Start of Data in this exercise

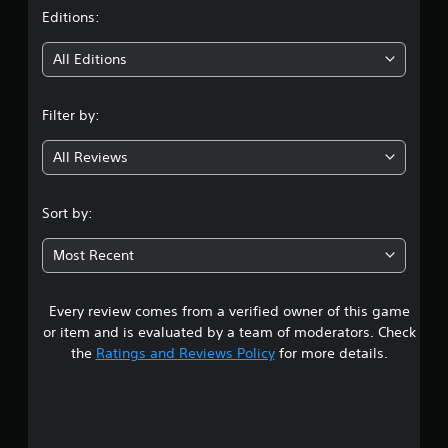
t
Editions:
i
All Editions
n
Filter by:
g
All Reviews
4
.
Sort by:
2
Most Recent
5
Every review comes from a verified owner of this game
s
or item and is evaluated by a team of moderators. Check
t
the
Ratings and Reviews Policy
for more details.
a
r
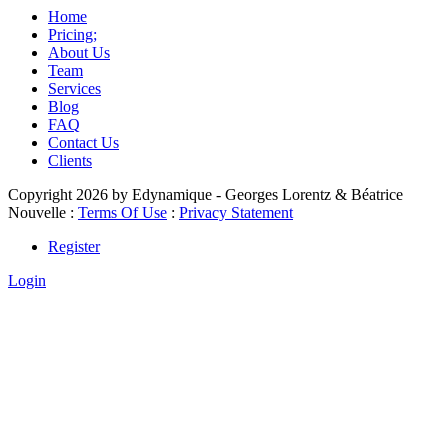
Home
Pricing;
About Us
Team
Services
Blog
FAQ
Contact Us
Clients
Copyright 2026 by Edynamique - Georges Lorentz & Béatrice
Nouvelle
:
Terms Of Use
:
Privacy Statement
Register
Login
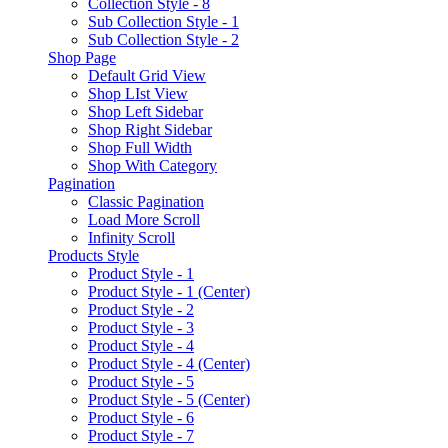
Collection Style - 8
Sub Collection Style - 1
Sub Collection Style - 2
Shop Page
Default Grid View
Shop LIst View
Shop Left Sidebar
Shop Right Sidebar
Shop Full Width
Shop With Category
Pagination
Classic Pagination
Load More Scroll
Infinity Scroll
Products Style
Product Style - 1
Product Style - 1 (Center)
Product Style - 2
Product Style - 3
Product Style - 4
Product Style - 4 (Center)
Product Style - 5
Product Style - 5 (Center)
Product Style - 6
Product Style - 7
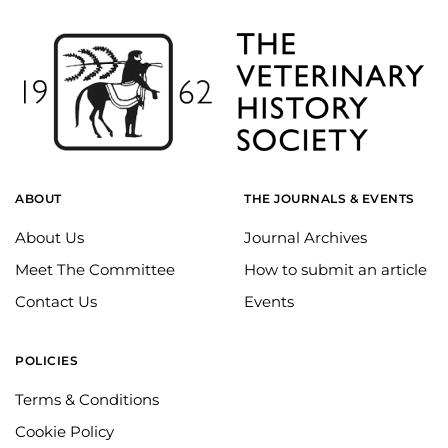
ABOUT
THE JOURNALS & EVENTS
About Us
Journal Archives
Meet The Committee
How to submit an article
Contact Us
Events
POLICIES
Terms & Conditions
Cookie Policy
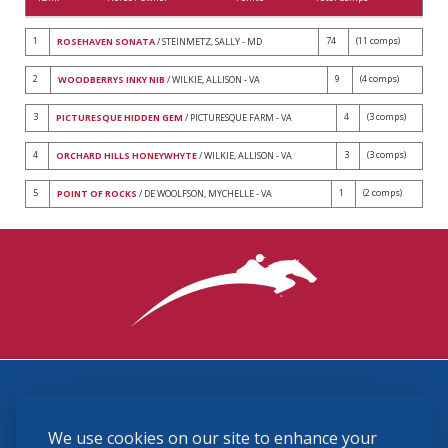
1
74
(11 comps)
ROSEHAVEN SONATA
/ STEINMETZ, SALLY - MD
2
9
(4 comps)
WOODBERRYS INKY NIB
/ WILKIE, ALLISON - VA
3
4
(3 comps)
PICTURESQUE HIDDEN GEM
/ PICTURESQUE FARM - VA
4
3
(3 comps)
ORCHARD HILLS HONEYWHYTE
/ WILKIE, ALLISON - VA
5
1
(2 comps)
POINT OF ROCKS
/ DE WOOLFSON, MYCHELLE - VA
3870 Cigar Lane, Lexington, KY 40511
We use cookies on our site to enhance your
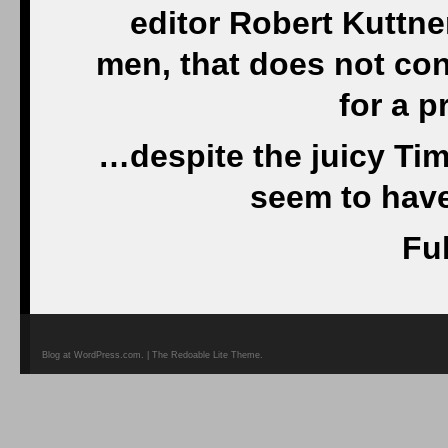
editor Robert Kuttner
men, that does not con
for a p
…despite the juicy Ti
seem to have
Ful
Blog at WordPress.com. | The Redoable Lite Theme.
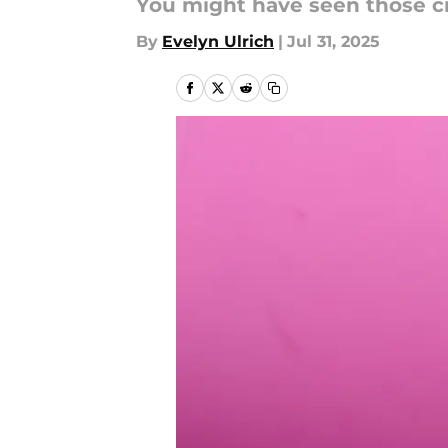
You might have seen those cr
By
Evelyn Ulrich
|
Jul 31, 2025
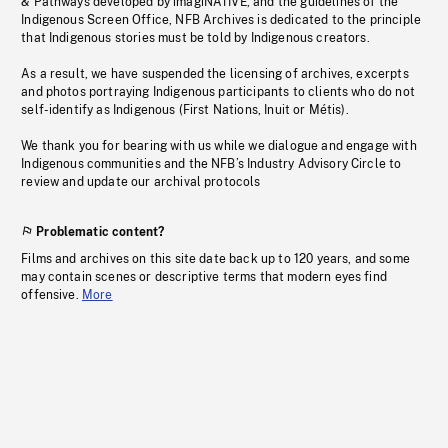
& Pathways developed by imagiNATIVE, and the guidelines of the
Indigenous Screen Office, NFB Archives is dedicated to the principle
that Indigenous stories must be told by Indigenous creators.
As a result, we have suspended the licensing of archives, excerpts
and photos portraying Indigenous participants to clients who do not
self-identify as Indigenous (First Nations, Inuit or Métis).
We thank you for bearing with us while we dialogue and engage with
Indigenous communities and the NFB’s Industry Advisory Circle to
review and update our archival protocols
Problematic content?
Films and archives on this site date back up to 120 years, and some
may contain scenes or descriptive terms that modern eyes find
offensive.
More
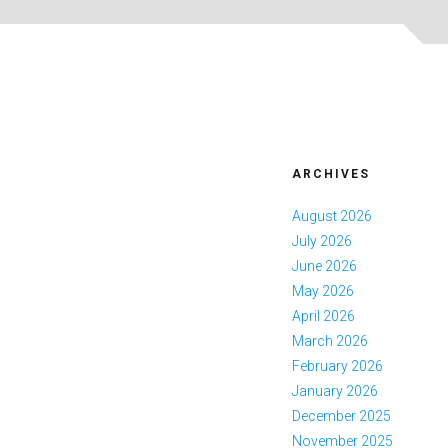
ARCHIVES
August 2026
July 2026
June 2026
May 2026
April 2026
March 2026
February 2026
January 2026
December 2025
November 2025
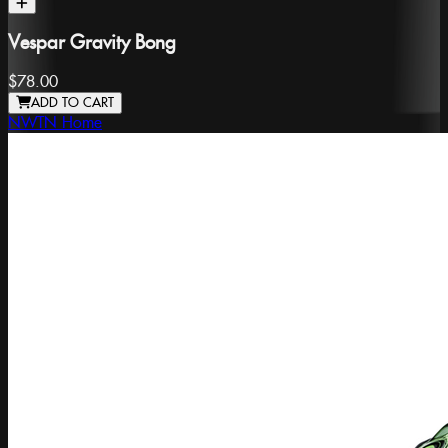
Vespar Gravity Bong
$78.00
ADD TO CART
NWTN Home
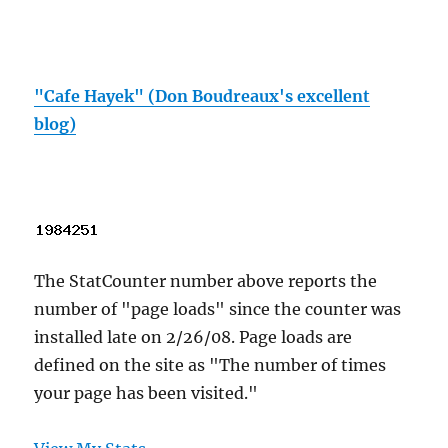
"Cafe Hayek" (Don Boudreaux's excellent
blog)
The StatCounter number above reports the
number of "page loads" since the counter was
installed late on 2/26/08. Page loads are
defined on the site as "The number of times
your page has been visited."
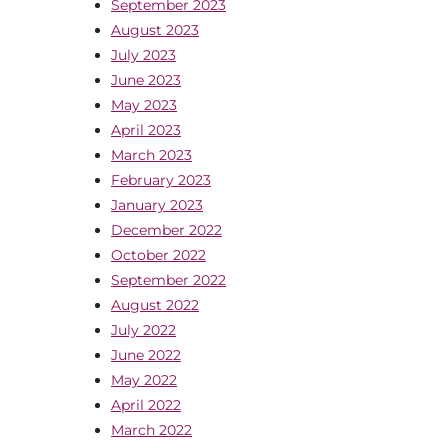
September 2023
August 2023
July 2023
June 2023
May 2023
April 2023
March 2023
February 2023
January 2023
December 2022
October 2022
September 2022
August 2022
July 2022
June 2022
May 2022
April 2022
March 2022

End of Data in this exercise
Start of Data in this exercise

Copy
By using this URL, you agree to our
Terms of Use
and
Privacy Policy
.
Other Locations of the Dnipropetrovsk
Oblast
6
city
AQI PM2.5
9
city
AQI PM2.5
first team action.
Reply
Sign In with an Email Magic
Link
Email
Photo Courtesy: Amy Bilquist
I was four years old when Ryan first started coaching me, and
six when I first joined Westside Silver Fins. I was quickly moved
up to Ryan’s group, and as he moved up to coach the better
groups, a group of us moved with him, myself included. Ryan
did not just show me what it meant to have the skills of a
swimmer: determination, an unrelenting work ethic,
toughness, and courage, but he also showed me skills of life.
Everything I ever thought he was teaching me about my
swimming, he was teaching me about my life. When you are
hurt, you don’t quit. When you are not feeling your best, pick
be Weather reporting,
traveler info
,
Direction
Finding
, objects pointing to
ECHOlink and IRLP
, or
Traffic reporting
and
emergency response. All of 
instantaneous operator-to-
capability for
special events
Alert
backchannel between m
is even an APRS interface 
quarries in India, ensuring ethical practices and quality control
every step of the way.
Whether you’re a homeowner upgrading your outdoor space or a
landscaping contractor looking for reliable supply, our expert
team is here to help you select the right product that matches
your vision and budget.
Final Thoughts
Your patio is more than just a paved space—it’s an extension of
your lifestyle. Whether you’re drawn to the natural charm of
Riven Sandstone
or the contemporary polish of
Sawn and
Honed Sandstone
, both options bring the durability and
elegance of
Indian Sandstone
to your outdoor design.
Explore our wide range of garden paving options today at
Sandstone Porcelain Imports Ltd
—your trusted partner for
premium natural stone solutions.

End of Data in this exercise

Exercise prompt:
From the records above, transcribe exactly the run of lines that opens with the line holding "Whether you’re a" and closes with the line holding "premium natural stone solutions.", both included.

Result of the exercise:
Whether you’re a homeowner upgrading your outdoor space or a
landscaping contractor looking for reliable supply, our expert
team is here to help you select the right product that matches
your vision and budget.
Final Thoughts
Your patio is more than just a paved space—it’s an extension of
your lifestyle. Whether you’re drawn to the natural charm of
Riven Sandstone
or the contemporary polish of
Sawn and
Honed Sandstone
, both options bring the durability and
elegance of
Indian Sandstone
to your outdoor design.
Explore our wide range of garden paving options today at
Sandstone Porcelain Imports Ltd
—your trusted partner for
premium natural stone solutions.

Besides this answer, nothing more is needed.